For more than three years, the city of Los Angeles has been developing an ordinance to permit but regulate short-term rentals as advertised on Airbnb, VRBO and other websites. It’s taken so long because it’s difficult to strike the right balance, allowing people to earn extra money by renting their homes to visitors while not letting them create local nuisances or take too much badly needed housing off the market.
Although city leaders squabbled over how many days per year hosts should be allowed to rent out their homes (120 under the current proposals) and whether property owners should be permitted to rent out second homes (the current proposal says no), they quickly seemed to settle on one particular prohibition: Short-term rentals should be banned in rent-controlled buildings, both by tenants and landlords.
Such a ban would have a big effect — 85% of Los Angeles’ rental housing stock falls under the city’s Rent Stabilization Ordinance, which limits annual rent increases in buildings built before October 1978. City staff said the prohibition was necessary to reduce the incentive for landlords to evict long-term tenants and convert apartments or buildings into de facto hotels.
Recently, however, Mayor Eric Garcetti and the Planning Commission, whose members he appoints, changed course and backed a version of the ordinance that would allow home sharing in rent-controlled units. It wouldn’t be fair, Garcetti’s aides argued, to exclude lower-income people from participating in the new sharing economy.
But in promoting the benefits of the sharing economy, Garcetti is ignoring the real-world economy and the city’s housing crisis. Tenants with rent control enjoy a unique government protection that’s meant to provide stability over the long term, not to create an opportunity for profit. And there are already examples of landlords pushing out long-term tenants in order to convert the units to vacation rentals.

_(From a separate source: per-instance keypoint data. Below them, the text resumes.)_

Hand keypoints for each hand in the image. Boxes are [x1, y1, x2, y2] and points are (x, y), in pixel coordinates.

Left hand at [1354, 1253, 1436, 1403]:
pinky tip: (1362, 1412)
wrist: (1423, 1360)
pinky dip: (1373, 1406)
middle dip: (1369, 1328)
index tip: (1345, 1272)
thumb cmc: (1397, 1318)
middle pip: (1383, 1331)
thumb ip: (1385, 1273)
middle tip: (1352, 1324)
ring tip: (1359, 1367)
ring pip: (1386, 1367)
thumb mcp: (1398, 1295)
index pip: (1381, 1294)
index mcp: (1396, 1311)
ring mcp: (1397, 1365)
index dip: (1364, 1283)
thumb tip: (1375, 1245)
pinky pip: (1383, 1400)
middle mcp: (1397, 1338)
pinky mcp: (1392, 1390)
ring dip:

The proposed ordinance seeks to curb that sort of abuse with rules declaring which properties can be rented out and for how many days per year. Nevertheless, tenant advocates warn that there is so much money at stake that shady landlords will look for opportunities to break the rules and evade detection. Even city staffers have voiced concern about whether they will have enough manpower to catch and crack down on fraud.